===== The data =====

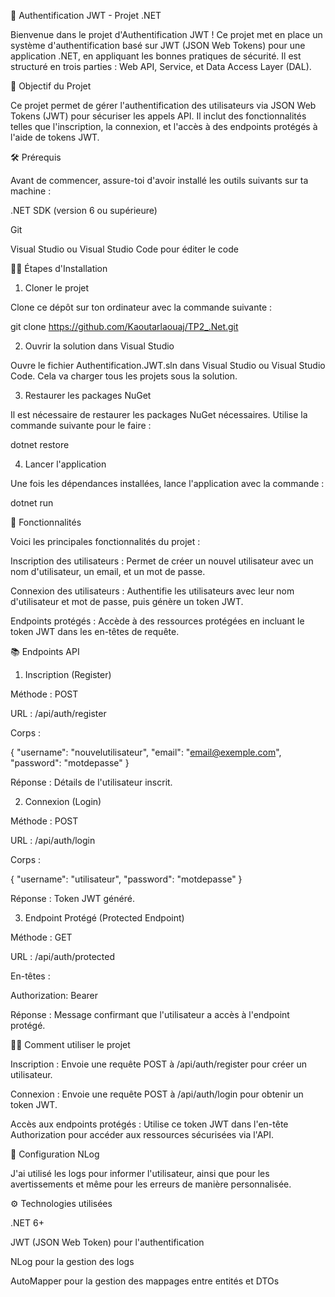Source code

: 🚀 Authentification JWT - Projet .NET

Bienvenue dans le projet d'Authentification JWT ! Ce projet met en place un système d'authentification basé sur JWT (JSON Web Tokens) pour une application .NET, en appliquant les bonnes pratiques de sécurité. Il est structuré en trois parties : Web API, Service, et Data Access Layer (DAL).

🎯 Objectif du Projet

Ce projet permet de gérer l'authentification des utilisateurs via JSON Web Tokens (JWT) pour sécuriser les appels API. Il inclut des fonctionnalités telles que l'inscription, la connexion, et l'accès à des endpoints protégés à l'aide de tokens JWT.

🛠️ Prérequis

Avant de commencer, assure-toi d'avoir installé les outils suivants sur ta machine :

.NET SDK (version 6 ou supérieure)

Git

Visual Studio ou Visual Studio Code pour éditer le code

🚶‍♂️ Étapes d'Installation

1. Cloner le projet

Clone ce dépôt sur ton ordinateur avec la commande suivante :

git clone https://github.com/Kaoutarlaouaj/TP2_.Net.git

2. Ouvrir la solution dans Visual Studio

Ouvre le fichier Authentification.JWT.sln dans Visual Studio ou Visual Studio Code. Cela va charger tous les projets sous la solution.

3. Restaurer les packages NuGet

Il est nécessaire de restaurer les packages NuGet nécessaires. Utilise la commande suivante pour le faire :

dotnet restore

4. Lancer l'application

Une fois les dépendances installées, lance l'application avec la commande :

dotnet run


🔐 Fonctionnalités

Voici les principales fonctionnalités du projet :

Inscription des utilisateurs : Permet de créer un nouvel utilisateur avec un nom d'utilisateur, un email, et un mot de passe.

Connexion des utilisateurs : Authentifie les utilisateurs avec leur nom d'utilisateur et mot de passe, puis génère un token JWT.

Endpoints protégés : Accède à des ressources protégées en incluant le token JWT dans les en-têtes de requête.

📚 Endpoints API

1. Inscription (Register)

Méthode : POST

URL : /api/auth/register

Corps :

{
  "username": "nouvelutilisateur",
  "email": "email@exemple.com",
  "password": "motdepasse"
}

Réponse : Détails de l'utilisateur inscrit.

2. Connexion (Login)

Méthode : POST

URL : /api/auth/login

Corps :

{
  "username": "utilisateur",
  "password": "motdepasse"
}

Réponse : Token JWT généré.

3. Endpoint Protégé (Protected Endpoint)

Méthode : GET

URL : /api/auth/protected

En-têtes :

Authorization: Bearer <ton-token-jwt>

Réponse : Message confirmant que l'utilisateur a accès à l'endpoint protégé.

🧑‍💻 Comment utiliser le projet

Inscription : Envoie une requête POST à /api/auth/register pour créer un utilisateur.

Connexion : Envoie une requête POST à /api/auth/login pour obtenir un token JWT.

Accès aux endpoints protégés : Utilise ce token JWT dans l'en-tête Authorization pour accéder aux ressources sécurisées via l'API.

📄 Configuration NLog

J'ai utilisé les logs pour informer l'utilisateur, ainsi que pour les avertissements et même pour les erreurs de manière personnalisée.

⚙️ Technologies utilisées

.NET 6+

JWT (JSON Web Token) pour l'authentification

NLog pour la gestion des logs

AutoMapper pour la gestion des mappages entre entités et DTOs
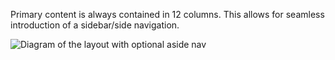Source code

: Primary content is always contained in 12 columns. This allows for seamless introduction of a sidebar/side navigation.

![Diagram of the layout with optional aside nav](/assets/img_grid_layout_nav.png)
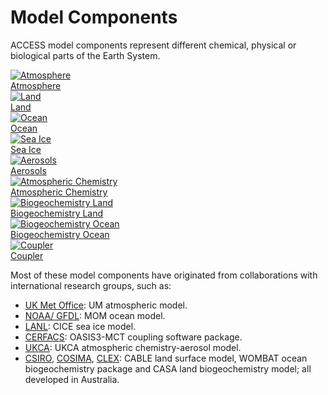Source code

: #  Model Components 
ACCESS model components represent different chemical, physical or biological parts of the Earth System.
<div class="card-container">
    <a href="atmosphere" class="vertical-card component-card">
        <div class="vertical-card-image-container">
            <img class="img-contain" src="../../assets/component-logos/components-without-titles/ACCESS icon ATMOSPHERE.png" alt="Atmosphere"></img>
        </div>
        <div class="vertical-card-text-container">Atmosphere</div>
    </a>
    <a href="land" class="vertical-card component-card">
        <div class="vertical-card-image-container">
            <img class="img-contain" src="../../assets/component-logos/components-without-titles/ACCESS icon LAND SURFACE.png" alt="Land"></img>
        </div>
        <div class="vertical-card-text-container">Land</div>
    </a>
    <a href="ocean" class="vertical-card component-card">
        <div class="vertical-card-image-container">
            <img class="img-contain" src="../../assets/component-logos/components-without-titles/ACCESS icon OCEAN.png" alt="Ocean"></img>
        </div>
        <div class="vertical-card-text-container">Ocean</div>
    </a>
    <a href="sea-ice" class="vertical-card component-card">
        <div class="vertical-card-image-container">
            <img class="img-contain" src="../../assets/component-logos/components-without-titles/ACCESS icon SEA ICE.png" alt="Sea Ice"></img>
        </div>
        <div class="vertical-card-text-container">Sea Ice</div>
    </a>
    <a href="aerosols_atmospheric_chemistry" class="vertical-card component-card">
        <div class="vertical-card-image-container">
            <img class="img-contain" src="../../assets/component-logos/components-without-titles/ACCESS icon AEROSOLS.png" alt="Aerosols"></img>
        </div>
        <div class="vertical-card-text-container">Aerosols</div>
    </a>
    <a href="aerosols_atmospheric_chemistry" class="vertical-card component-card">
        <div class="vertical-card-image-container">
            <img class="img-contain" src="../../assets/component-logos/components-without-titles/ACCESS icon ATMOSPHERIC CHEMISTRY.png" alt="Atmospheric Chemistry"></img>
        </div>
        <div class="vertical-card-text-container">Atmospheric Chemistry</div>
    </a>
    <a href="bgc_land" class="vertical-card component-card">
        <div class="vertical-card-image-container">
            <img class="img-contain" src="../../assets/component-logos/components-without-titles/ACCESS icon BGC LAND.png" alt="Biogeochemistry Land"></img>
        </div>
        <div class="vertical-card-text-container">Biogeochemistry Land</div>
    </a>
    <a href="bgc_ocean" class="vertical-card component-card">
        <div class="vertical-card-image-container">
            <img class="img-contain" src="../../assets/component-logos/components-without-titles/ACCESS icon BGC OCEAN.png" alt="Biogeochemistry Ocean"></img>
        </div>
        <div class="vertical-card-text-container">Biogeochemistry Ocean</div>
    </a>
    <a href="coupler" class="vertical-card component-card">
        <div class="vertical-card-image-container">
            <img class="img-contain" src="../../assets/component-logos/components-without-titles/ACCESS icon COUPLER.png" alt="Coupler"></img>
        </div>
        <div class="vertical-card-text-container">Coupler</div>
    </a>
</div>

Most of these model components have originated from collaborations with international research groups, such as:

- [UK Met Office][met-office-web]: UM atmospheric model.
- [NOAA/ GFDL][noaa-gfdl-web]: MOM ocean model.
- [LANL][lanl-web]: CICE sea ice model.
- [CERFACS][cerfacs-web]: OASIS3-MCT coupling software package.
- [UKCA][ukca-web]: UKCA atmospheric chemistry-aerosol model.
- [CSIRO][csiro-web], [COSIMA][cosima-web], [CLEX][clex-web]: CABLE land surface model, WOMBAT ocean biogeochemistry package and CASA land biogeochemistry model; all developed in Australia.

[met-office-web]: https://www.metoffice.gov.uk/
[noaa-gfdl-web]: https://www.gfdl.noaa.gov/
[lanl-web]: https://www.lanl.gov/
[cerfacs-web]: https://cerfacs.fr/en/
[ukca-web]: https://www.ukca.ac.uk/
[csiro-web]: https://www.csiro.au/
[clex-web]: https://www.climateextremes.org.au/
[cosima-web]: http://www.cosima.org.au/
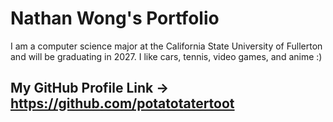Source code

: 
# Nathan Wong's Portfolio 

I am a computer science major at the California State University of Fullerton and will be graduating in 2027. I like cars, tennis, video games, and anime :) 

## My GitHub Profile Link -> https://github.com/potatotatertoot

=====

Description of the task:
For each line in the data that contains the string "suivante", give a copy of that line.

Reply to the task:
Clone ce dépôt sur ton ordinateur avec la commande suivante :
Il est nécessaire de restaurer les packages NuGet nécessaires. Utilise la commande suivante pour le faire :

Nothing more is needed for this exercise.